▶ _Exercise prompt_
Counting across the rows below, how many lines contain the word "What"? Reply with the number alone.

━━ Available data

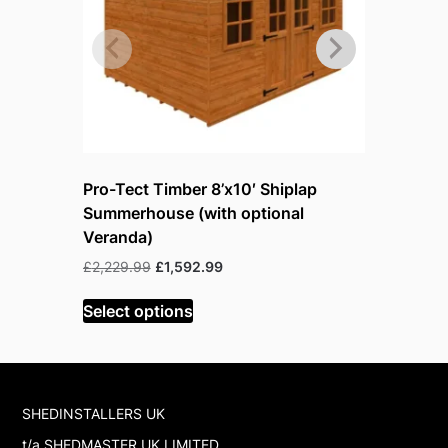
Pro-Tect Timber 8’x10′ Shiplap
Pro-Tect 
Summerhouse (with optional
Summerho
Veranda)
Veranda)
Original
Current
£
2,229.99
£
1,592.99
£
2,575.99
price
price
was:
is:
Select options
Select op
£2,229.99.
£1,592.99.
SHEDINSTALLERS UK
t/a SHEDMASTER UK LIMITED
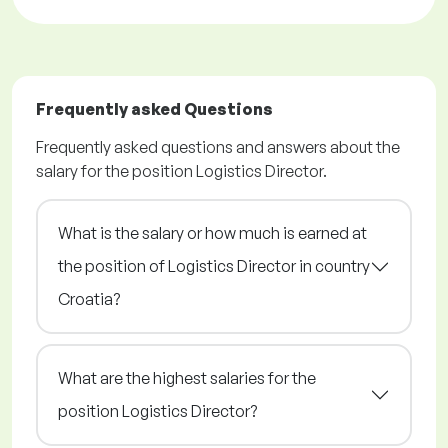
Frequently asked Questions
Frequently asked questions and answers about the
salary for the position Logistics Director.
What is the salary or how much is earned at
the position of Logistics Director in country
Croatia?
What are the highest salaries for the
position Logistics Director?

━━━━

▶ _Solution to the problem_
2